What is a Minimum Viable Product (MVP)?
The smallest thing you can build that delivers customer value (and as a bonus captures some of that value back i.e. gets you paid).
Ash Maurya avatar
Written by Ash Maurya
Updated over a week ago

Race to Deliver Customer Value

The prime directive of an MVP is first and foremost racing to deliver on customer value.

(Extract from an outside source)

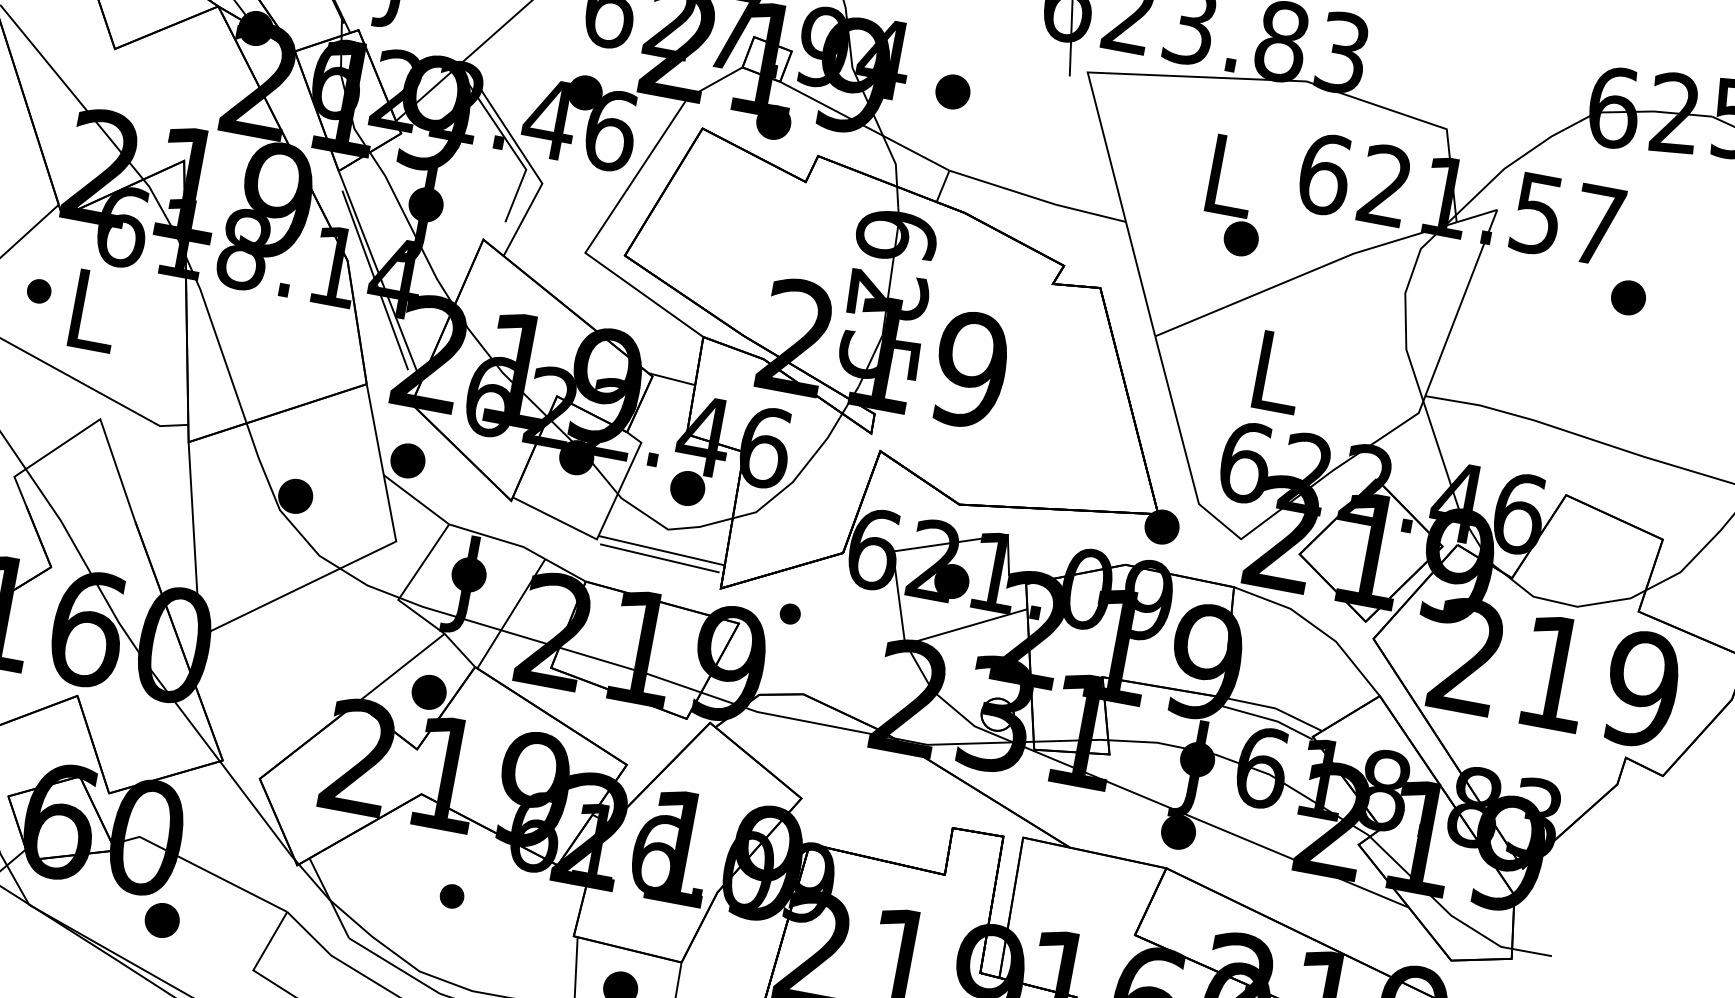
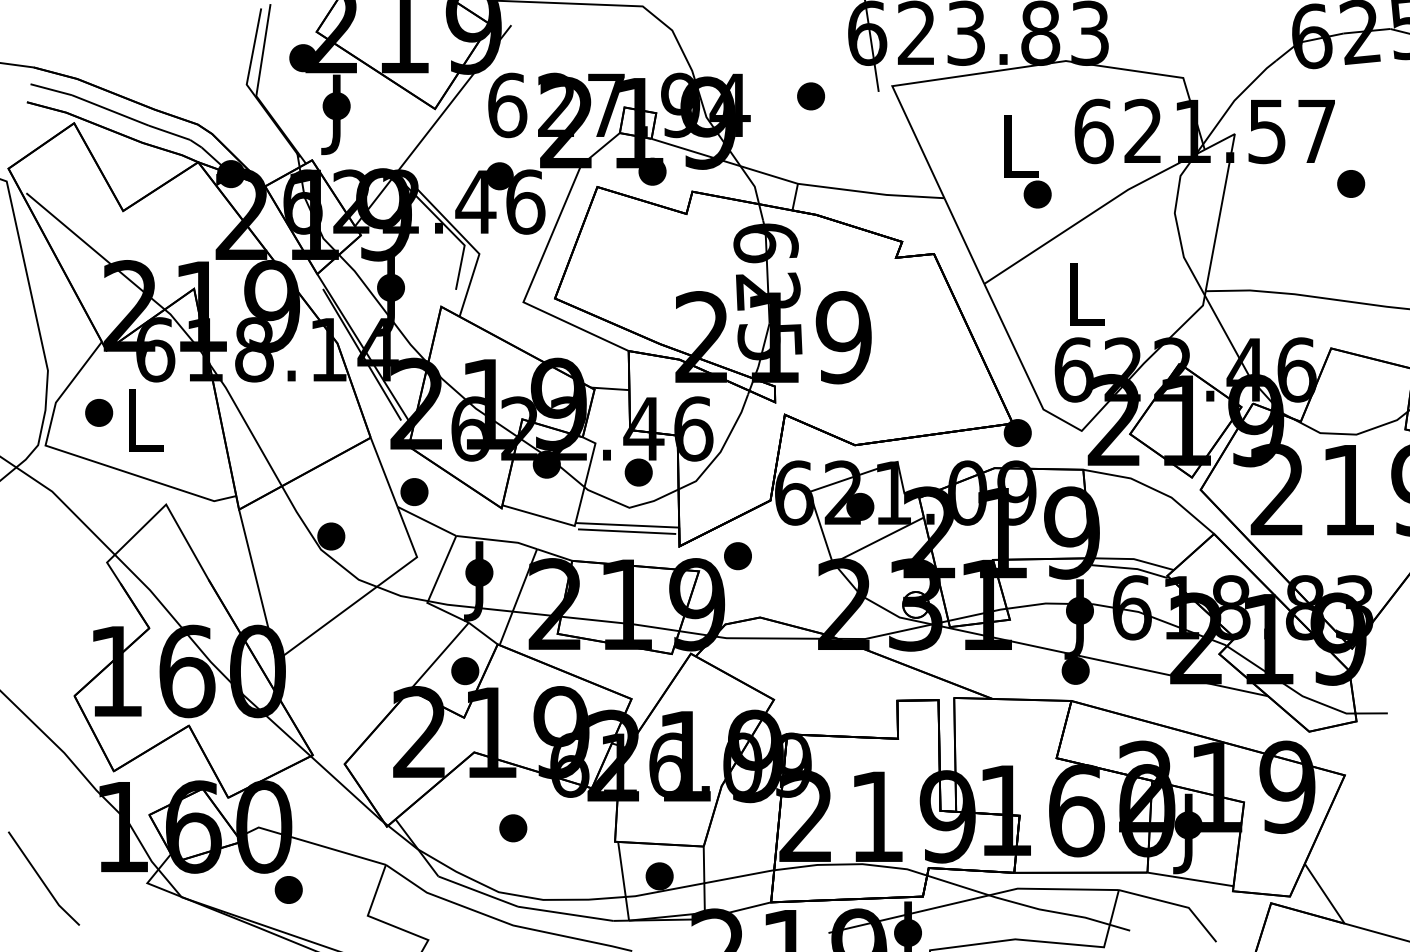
part: (952, 91) -> (810, 96), moved
part: (39, 290) -> (99, 412), size x1.43
part: (789, 614) -> (737, 556), size x1.67
part: (452, 896) -> (513, 828), size x1.43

Furthermore, there is no business in your business model without revenue which also tends to be one of the riskier parts of the business model. 

This is why whenever your users are also your customers, I am a strong advocate of capturing back some of that value which is just a fancy way of saying “charge from day one and get paid”. 

When you have different users and customers, it is still critical to be able to identify 

  • how you capture monetizable value from your users and, 

  • how you convert this derivative asset to actual revenue with your customers.

A Stricter Definition?

This may seem like a stricter definition of MVP that you are used to seeing because it is. When Eric Ries, author of The Lean Startup, first used the term, he described it as:

A Minimum Viable Product is that version of a new product which allows a team to collect the maximum amount of validated learning about customers with the least effort.

Over time it got simplified to: “the smallest thing you can build that lets you quickly make it around the build/measure/learn loop”. The problem with this simplified definition is that every thing shown in the image below would qualify as an MVP:

We've visited companies where some teams are launching landing pages, while other teams are building working prototypes. And both are labeled as MVPs. In order to meaningfully talk about a MVP, it is critical to standardize on a definition -- at least across your own company.

While many of the artifacts above are really (good) tactics for testing interest in a product though the use of a faster proxy for the product like a teaser page or demo, they aren’t a product by themselves and so fail the MVP test.

Here's how we triage them:

Experiment

A cycle around the build/measure/learn loop is an experiment. It starts with a set of assumptions/hypotheses that you test which meets the textbook definition of an experiment.

Offer

An offer is used to test interest for your solution before building it and should come before your MVP. 

Solution interviews, teaser landing pages, smoke tests, and crowd-funding pages are all examples of offer types you can use at this stage. You use your offer both to test for customer pull and to refine your initial product specification (or minimum viable product).

MVP

Only if your offer is validated, do you give yourself permission to build out a MVP using one of the MVP archetypes: Release 1.0, Concierge, Wizard of Oz.